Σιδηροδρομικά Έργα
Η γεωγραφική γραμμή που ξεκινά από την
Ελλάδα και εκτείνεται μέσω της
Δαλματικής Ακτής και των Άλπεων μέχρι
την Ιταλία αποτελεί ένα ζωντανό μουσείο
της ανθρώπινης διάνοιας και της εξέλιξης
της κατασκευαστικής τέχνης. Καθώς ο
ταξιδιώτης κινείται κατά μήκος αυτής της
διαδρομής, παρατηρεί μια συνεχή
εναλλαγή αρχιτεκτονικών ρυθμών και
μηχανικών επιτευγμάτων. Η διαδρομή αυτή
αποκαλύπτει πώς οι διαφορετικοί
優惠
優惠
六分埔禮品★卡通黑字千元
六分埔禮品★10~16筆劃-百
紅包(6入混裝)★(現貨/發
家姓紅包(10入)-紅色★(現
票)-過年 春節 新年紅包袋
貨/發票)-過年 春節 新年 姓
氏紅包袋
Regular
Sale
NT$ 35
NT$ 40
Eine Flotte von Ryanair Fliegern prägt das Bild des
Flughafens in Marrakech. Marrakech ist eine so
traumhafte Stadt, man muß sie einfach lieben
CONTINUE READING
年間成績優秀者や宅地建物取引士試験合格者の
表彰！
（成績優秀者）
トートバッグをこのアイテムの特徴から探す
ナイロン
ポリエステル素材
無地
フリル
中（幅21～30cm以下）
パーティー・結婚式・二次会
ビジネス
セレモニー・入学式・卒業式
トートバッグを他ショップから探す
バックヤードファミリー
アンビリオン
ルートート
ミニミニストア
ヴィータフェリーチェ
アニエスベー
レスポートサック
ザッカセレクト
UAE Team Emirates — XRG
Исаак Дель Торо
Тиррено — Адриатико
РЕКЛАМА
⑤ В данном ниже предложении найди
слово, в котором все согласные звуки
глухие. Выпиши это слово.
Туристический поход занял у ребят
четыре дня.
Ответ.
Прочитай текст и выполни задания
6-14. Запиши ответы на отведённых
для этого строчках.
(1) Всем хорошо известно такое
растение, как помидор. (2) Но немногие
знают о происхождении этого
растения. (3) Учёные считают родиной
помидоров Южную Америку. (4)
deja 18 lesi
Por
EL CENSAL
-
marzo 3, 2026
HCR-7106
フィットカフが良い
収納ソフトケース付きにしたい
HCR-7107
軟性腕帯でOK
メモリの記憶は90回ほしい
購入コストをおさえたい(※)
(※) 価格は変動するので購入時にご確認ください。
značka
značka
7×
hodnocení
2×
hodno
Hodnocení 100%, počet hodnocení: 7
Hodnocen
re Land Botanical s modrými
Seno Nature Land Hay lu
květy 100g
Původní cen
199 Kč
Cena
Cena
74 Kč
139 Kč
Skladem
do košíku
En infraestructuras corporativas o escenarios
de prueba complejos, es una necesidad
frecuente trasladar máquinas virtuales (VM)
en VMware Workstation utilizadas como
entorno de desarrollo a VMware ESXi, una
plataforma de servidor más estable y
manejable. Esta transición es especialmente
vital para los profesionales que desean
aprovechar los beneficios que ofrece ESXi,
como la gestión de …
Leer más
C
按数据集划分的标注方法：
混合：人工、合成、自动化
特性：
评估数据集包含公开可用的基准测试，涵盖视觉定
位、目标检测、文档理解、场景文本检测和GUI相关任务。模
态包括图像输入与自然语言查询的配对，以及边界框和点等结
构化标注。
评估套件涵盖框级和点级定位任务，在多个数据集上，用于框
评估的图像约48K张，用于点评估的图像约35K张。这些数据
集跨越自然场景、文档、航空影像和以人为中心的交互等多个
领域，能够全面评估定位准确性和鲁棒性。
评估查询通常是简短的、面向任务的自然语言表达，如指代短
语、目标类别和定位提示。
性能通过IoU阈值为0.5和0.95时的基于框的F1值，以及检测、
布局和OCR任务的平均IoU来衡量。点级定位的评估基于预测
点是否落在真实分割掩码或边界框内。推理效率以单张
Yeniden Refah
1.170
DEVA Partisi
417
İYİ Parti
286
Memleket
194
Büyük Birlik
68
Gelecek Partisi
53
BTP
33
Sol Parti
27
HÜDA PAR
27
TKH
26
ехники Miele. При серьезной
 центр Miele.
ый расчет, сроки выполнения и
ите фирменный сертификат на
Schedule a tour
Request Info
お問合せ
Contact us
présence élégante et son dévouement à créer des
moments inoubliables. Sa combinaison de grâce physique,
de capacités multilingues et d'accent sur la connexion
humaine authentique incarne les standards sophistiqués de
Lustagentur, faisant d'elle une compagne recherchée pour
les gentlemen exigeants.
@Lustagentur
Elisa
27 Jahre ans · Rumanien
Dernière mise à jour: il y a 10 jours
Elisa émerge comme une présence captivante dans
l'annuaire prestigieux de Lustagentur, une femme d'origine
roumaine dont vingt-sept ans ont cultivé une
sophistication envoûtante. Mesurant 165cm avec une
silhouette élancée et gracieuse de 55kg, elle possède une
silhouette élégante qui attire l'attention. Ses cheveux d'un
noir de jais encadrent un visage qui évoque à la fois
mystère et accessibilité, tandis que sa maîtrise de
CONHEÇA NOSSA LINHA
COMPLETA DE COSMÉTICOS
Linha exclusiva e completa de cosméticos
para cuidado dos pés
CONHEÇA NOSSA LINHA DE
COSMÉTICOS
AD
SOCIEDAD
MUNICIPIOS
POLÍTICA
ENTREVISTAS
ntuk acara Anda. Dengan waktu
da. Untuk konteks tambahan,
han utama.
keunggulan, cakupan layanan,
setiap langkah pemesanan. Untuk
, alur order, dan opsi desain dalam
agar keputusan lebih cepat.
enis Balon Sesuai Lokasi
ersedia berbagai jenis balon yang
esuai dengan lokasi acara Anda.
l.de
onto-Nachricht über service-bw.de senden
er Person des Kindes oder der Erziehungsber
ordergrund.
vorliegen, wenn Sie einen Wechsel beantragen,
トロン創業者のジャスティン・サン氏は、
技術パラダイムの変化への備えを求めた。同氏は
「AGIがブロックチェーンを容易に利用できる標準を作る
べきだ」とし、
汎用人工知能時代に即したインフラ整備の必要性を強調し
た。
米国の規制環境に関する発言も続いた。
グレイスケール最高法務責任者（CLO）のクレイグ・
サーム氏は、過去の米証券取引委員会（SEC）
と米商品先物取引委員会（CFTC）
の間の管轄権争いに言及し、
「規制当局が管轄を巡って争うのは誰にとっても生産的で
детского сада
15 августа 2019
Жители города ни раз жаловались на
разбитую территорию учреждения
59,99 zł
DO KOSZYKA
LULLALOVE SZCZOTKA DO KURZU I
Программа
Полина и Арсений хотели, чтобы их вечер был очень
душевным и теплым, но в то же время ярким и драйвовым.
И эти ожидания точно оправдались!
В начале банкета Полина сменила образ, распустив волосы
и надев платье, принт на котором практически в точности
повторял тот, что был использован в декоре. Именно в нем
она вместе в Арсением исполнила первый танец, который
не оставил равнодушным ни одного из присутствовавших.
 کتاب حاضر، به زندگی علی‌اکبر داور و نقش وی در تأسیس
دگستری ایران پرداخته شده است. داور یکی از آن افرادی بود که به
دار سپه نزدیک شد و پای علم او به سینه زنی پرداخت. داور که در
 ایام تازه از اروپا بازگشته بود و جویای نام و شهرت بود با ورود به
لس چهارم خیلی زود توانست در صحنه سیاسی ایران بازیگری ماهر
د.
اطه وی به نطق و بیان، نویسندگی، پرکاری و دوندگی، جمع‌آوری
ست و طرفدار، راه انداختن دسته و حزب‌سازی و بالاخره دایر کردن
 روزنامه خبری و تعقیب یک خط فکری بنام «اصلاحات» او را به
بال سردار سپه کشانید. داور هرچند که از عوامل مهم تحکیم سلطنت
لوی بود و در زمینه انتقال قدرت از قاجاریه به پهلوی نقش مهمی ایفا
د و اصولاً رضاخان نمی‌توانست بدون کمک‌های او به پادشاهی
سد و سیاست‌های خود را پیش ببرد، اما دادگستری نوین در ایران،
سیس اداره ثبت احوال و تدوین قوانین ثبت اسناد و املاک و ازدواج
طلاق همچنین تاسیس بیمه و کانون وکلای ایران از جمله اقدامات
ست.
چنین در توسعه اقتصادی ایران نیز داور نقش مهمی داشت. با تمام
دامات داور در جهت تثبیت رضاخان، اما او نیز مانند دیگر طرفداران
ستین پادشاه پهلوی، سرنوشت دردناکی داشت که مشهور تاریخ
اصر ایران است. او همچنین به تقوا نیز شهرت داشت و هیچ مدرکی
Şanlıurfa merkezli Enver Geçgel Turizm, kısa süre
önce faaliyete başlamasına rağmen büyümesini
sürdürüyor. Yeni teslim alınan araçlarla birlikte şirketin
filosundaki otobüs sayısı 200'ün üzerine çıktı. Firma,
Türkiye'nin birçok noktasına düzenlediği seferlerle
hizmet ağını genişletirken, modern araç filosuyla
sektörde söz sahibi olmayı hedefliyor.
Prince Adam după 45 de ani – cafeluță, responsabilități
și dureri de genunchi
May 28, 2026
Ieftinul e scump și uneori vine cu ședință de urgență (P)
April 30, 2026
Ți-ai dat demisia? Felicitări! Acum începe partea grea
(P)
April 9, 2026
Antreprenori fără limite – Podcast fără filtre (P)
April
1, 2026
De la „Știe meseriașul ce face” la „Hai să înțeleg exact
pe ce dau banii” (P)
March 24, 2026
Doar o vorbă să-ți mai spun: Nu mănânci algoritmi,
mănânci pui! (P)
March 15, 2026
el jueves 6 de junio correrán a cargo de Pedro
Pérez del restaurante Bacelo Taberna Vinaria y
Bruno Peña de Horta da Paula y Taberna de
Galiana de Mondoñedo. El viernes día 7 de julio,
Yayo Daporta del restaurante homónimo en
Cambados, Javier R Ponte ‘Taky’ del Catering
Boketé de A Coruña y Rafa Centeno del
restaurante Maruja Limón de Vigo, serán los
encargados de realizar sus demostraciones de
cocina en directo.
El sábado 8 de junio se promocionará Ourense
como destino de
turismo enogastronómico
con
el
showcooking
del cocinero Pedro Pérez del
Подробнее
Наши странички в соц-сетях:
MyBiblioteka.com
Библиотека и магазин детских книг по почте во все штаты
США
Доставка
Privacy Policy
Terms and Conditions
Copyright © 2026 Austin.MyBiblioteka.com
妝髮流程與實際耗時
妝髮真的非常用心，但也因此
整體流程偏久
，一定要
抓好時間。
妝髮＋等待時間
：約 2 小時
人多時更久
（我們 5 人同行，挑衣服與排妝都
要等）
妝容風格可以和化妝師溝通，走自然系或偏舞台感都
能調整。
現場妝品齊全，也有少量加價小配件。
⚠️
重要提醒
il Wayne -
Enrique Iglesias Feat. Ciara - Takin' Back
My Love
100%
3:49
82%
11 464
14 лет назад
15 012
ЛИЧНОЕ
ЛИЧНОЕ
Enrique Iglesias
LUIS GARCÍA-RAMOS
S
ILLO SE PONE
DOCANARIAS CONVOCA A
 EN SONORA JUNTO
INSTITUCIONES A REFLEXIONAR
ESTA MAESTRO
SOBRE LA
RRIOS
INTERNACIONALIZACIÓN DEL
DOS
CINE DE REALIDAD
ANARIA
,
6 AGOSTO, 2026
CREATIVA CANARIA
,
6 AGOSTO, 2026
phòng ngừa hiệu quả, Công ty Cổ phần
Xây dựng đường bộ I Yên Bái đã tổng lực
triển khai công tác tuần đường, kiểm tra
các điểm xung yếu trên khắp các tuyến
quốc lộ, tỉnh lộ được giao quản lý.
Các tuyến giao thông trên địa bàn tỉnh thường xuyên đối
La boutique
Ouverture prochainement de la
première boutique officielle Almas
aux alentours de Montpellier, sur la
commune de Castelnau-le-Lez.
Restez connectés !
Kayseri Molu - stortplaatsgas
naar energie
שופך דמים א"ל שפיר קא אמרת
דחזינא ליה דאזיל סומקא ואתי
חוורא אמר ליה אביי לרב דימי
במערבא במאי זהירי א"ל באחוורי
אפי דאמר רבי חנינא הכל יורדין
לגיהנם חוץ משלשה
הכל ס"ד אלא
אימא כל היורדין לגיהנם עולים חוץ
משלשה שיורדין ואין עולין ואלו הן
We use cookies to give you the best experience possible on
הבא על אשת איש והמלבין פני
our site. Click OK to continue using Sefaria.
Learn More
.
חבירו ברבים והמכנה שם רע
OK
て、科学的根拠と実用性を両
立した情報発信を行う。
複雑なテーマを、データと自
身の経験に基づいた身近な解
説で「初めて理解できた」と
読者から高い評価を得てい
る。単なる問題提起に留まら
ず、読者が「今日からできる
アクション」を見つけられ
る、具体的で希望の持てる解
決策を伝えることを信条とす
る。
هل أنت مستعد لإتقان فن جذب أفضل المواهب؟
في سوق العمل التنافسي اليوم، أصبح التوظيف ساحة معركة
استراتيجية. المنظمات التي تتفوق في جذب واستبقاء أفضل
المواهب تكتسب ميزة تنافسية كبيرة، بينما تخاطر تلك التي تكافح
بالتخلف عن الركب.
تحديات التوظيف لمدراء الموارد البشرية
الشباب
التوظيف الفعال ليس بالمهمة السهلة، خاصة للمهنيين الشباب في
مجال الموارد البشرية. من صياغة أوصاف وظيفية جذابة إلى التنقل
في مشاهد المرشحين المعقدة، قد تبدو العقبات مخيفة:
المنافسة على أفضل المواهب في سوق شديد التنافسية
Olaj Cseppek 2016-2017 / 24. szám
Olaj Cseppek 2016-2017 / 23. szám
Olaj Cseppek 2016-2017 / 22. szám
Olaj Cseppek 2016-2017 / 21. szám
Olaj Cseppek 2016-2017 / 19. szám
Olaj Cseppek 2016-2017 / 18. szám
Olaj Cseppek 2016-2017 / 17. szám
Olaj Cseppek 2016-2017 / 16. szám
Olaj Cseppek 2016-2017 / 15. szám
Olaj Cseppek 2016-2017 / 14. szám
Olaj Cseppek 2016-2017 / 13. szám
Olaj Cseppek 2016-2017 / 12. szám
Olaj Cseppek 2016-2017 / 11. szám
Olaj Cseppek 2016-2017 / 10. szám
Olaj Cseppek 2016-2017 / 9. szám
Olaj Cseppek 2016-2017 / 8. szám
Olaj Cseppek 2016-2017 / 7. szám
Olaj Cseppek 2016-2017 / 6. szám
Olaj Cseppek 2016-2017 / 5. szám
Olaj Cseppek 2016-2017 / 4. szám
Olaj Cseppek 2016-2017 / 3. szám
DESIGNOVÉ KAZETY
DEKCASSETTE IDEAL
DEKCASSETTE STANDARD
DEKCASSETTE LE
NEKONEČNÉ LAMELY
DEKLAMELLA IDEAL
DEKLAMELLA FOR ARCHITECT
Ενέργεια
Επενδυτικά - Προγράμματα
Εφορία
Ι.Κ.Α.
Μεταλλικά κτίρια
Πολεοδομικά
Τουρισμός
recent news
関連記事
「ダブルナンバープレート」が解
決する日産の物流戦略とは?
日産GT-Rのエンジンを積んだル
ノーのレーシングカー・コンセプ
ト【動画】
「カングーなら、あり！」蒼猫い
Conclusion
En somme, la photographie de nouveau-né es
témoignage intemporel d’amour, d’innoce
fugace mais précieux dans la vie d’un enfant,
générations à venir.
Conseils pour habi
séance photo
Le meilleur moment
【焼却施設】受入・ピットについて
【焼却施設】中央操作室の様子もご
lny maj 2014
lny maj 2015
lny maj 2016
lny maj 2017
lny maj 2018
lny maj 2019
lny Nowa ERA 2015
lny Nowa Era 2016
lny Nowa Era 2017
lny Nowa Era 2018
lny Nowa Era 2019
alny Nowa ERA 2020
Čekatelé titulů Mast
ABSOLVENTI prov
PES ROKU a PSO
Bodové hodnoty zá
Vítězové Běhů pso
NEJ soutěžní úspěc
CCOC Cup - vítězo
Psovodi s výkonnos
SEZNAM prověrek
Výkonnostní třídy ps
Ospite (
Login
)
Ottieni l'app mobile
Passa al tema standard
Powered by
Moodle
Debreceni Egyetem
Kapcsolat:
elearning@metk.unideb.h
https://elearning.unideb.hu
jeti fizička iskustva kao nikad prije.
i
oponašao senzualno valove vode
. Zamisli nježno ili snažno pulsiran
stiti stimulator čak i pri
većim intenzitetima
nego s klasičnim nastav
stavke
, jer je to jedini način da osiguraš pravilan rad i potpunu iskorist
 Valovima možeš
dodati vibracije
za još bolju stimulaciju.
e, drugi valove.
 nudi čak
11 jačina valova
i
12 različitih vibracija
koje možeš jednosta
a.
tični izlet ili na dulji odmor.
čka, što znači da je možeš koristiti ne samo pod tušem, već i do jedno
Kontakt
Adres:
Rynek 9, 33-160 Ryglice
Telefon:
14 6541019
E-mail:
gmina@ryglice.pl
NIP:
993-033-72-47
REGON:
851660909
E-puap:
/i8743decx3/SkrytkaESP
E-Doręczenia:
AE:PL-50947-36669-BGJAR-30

What the task asks. Set down verbatim only the lines between the start of the data above and the line with "六分埔禮品★卡通黑字千元", both boundaries included.

Output.
Σιδηροδρομικά Έργα
Η γεωγραφική γραμμή που ξεκινά από την
Ελλάδα και εκτείνεται μέσω της
Δαλματικής Ακτής και των Άλπεων μέχρι
την Ιταλία αποτελεί ένα ζωντανό μουσείο
της ανθρώπινης διάνοιας και της εξέλιξης
της κατασκευαστικής τέχνης. Καθώς ο
ταξιδιώτης κινείται κατά μήκος αυτής της
διαδρομής, παρατηρεί μια συνεχή
εναλλαγή αρχιτεκτονικών ρυθμών και
μηχανικών επιτευγμάτων. Η διαδρομή αυτή
αποκαλύπτει πώς οι διαφορετικοί
優惠
優惠
六分埔禮品★卡通黑字千元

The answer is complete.